Ik ben in 1912 in de Transvaalbuurt, op het Pretoriusplein, komen wonen. We kwamen uit de oude Jodenbuurt. Ik had van de beheerder van de Ziekenzorg, de heer Kanis geloof ik, het advies gekregen om me in deze buurt te vestigen. Ik was één van de eerste huisartsen. Er is later nog wel iemand gekomen, in de Linaeusstraat geloof ik. Ik ging er met mijn ouders wonen, ik had geen inkomen. Kon toen ook nog niet trouwen omdat ik geen inkomen had.

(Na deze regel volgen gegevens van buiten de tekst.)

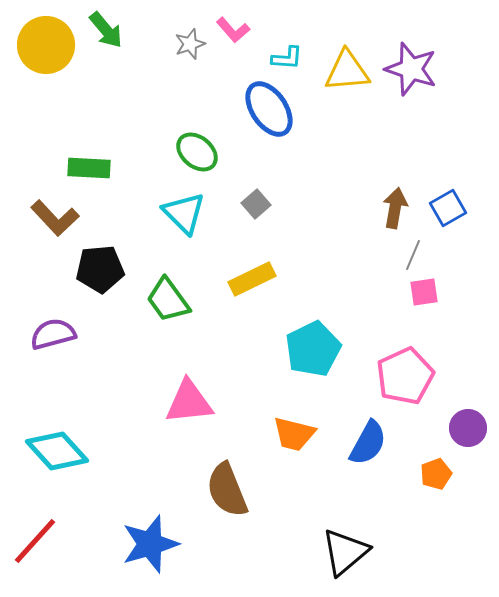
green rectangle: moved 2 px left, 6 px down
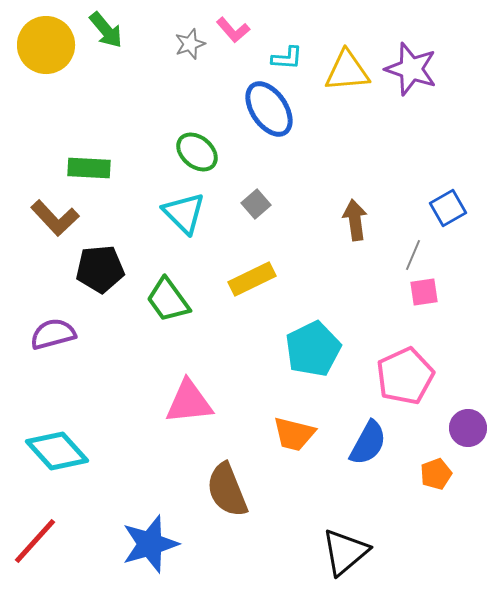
brown arrow: moved 40 px left, 12 px down; rotated 18 degrees counterclockwise
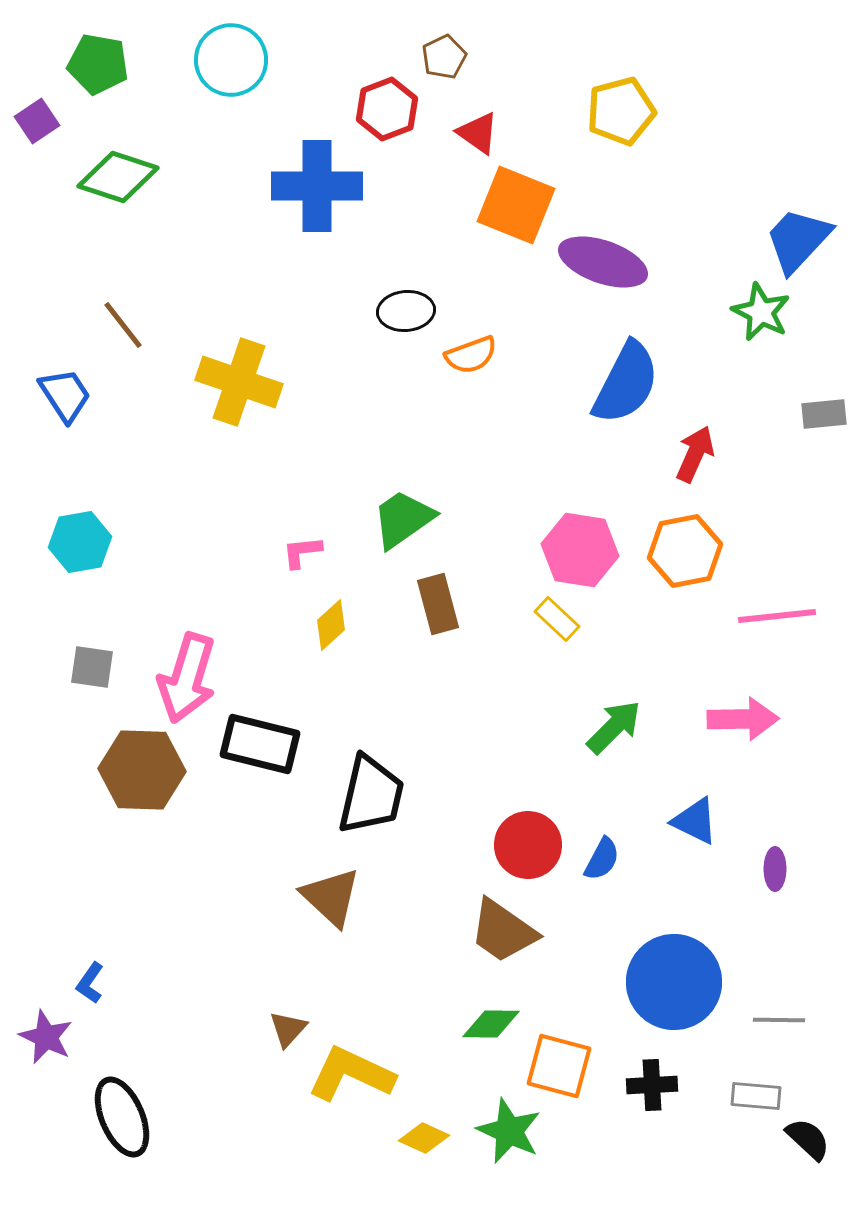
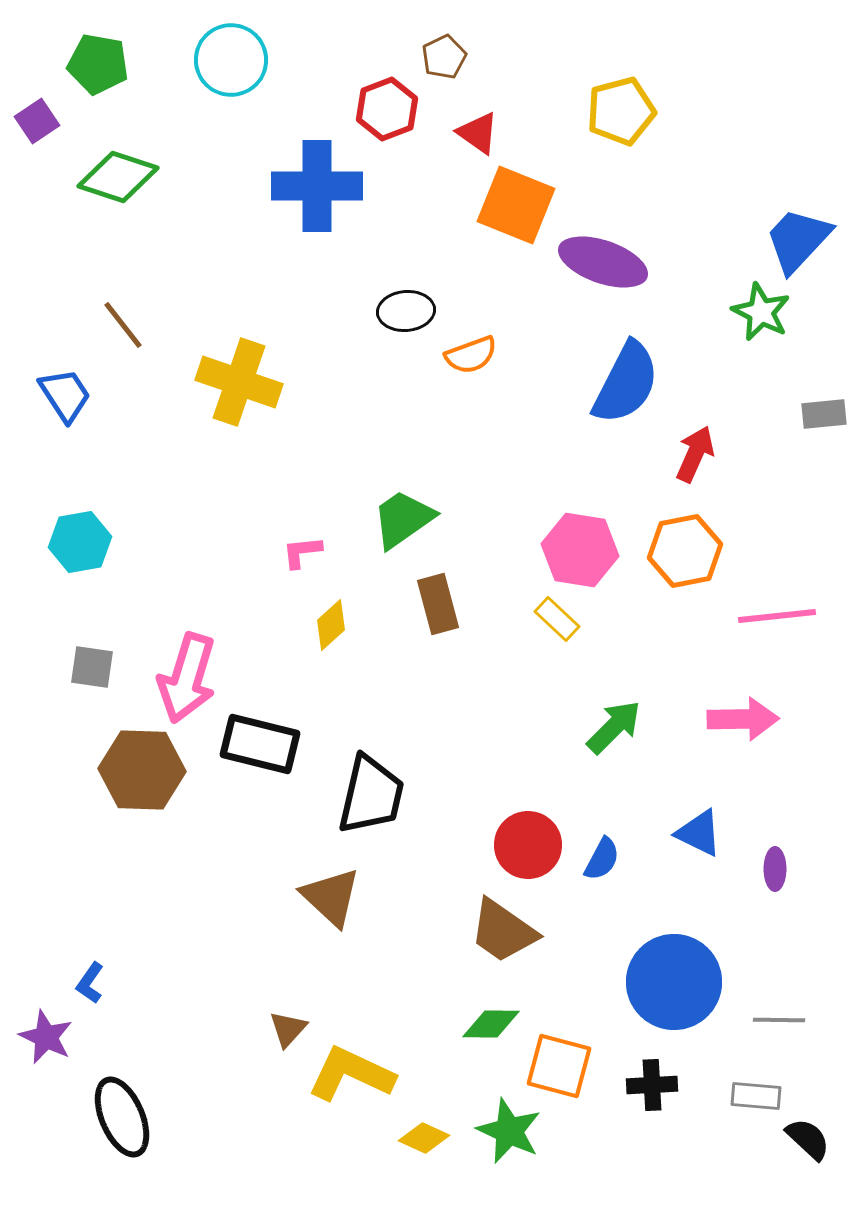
blue triangle at (695, 821): moved 4 px right, 12 px down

Het was een heel rustige buurt, er woonden nog niet veel mensen. De buurt was in aanbouw. In het begin had ik niet al te veel patiënten. Je begon met niks, maar de buurt liep snel vol. Veel van mijn patiënten kwamen net als ik uit de oude Jodenbuurt. Een veel voorkomende ziekte was trachoom, een oogziekte die blindheid kan veroorzaken. De ziekte had vooral te maken met de maatschappelijke situatie en de gebrekkige hygiënische omstandigheden. In de oude Jodenbuurt hadden de meeste mensen geen eigen toilet en vaak ook geen stromend water. Dat was in de Transvaalbuurt wel veel beter, daar kreeg iedereen een eigen privaat (toilet). Dat was toen, voor die tijd zeker, een hele vooruitgang. Men woonde er ook niet zo dicht op elkaar. Dat was trouwens voor veel mensen best een probleem. Heimwee kwam toen veel voor, veel Joodse mensen wilden terug naar hun oude buurt, naar de drukte en de gezelligheid. Maar dat kon niet meer, de oude Jodenbuurt werd afgebroken.

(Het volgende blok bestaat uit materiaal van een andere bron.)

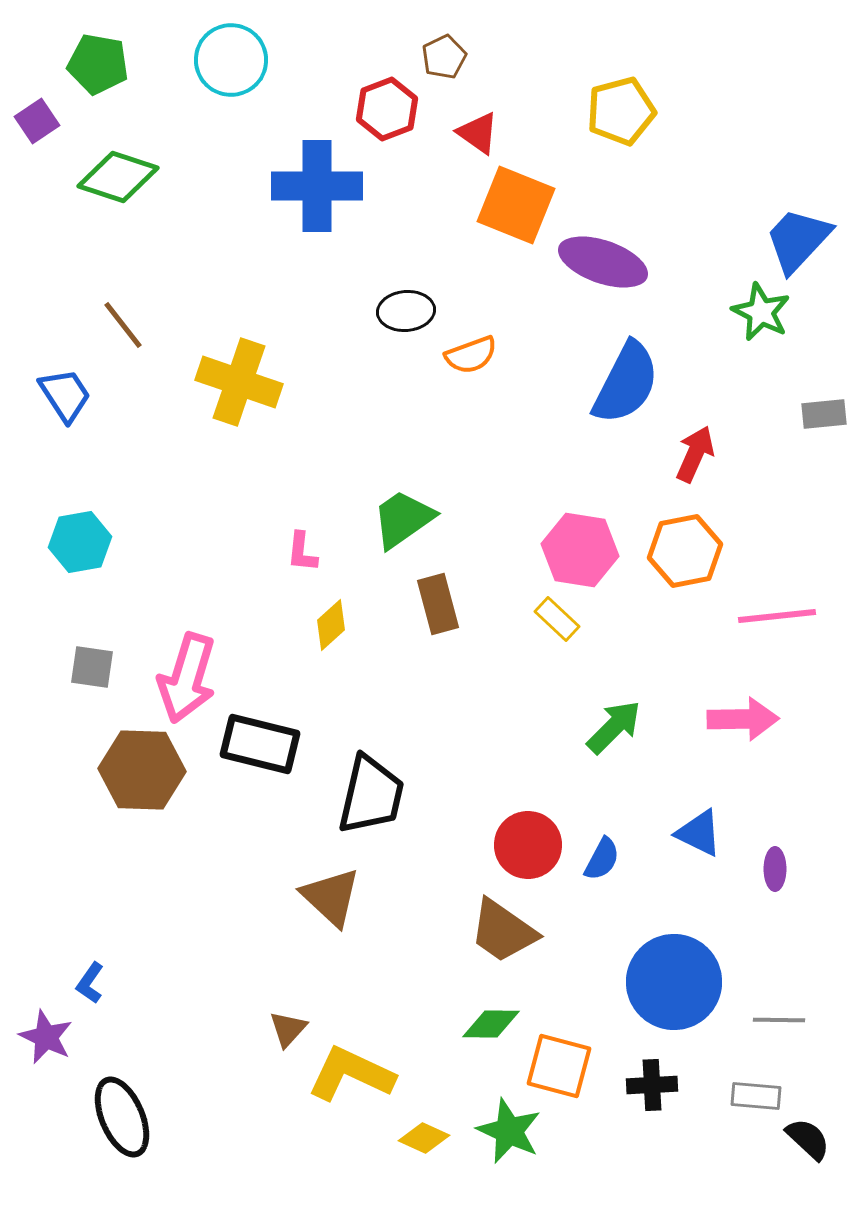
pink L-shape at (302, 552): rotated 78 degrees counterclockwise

Ik weet nog dat ook mijn moeder het vreselijk vond. In het begin woonde er weinig volk. Mijn moeder riep wel eens naar mijn vader: “Jakob, kom eens hier, er komt iemand voorbij." Vanwege de heimwee van mijn moeder zijn mijn ouders na een paar jaar verhuisd.
Eerste huisarts van de Transvaalbuurt
“Jakob, kom eens hier, er komt iemand voorbij".